__Data extracted from a collection__.
╔══
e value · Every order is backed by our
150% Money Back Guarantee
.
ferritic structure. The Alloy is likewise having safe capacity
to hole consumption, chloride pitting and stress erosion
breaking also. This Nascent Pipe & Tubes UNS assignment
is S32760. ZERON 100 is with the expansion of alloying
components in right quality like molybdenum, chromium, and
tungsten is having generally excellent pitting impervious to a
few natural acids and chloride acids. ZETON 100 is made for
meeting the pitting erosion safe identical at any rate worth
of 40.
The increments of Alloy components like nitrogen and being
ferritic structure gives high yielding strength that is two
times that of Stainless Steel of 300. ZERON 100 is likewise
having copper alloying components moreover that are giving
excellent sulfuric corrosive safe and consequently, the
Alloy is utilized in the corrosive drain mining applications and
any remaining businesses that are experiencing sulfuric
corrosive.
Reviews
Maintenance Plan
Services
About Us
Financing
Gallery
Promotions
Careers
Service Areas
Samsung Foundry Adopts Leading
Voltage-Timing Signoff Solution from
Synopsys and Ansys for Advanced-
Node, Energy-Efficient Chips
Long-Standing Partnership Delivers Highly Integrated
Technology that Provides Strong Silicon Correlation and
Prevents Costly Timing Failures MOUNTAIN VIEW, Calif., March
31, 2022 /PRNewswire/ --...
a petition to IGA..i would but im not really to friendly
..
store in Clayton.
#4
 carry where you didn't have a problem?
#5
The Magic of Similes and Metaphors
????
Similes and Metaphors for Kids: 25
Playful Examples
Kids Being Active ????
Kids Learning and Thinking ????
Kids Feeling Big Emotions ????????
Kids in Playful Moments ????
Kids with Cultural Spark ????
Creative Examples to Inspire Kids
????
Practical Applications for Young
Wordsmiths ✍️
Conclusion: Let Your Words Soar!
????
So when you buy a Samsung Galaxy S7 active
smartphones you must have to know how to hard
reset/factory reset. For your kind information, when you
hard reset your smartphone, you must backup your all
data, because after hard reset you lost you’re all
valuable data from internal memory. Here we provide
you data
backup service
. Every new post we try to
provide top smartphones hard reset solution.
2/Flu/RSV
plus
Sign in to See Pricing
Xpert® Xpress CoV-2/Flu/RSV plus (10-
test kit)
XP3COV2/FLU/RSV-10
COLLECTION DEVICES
╚══
Please return every line of the records above that contains the word "with".

is S32760. ZERON 100 is with the expansion of alloying
Kids with Cultural Spark ????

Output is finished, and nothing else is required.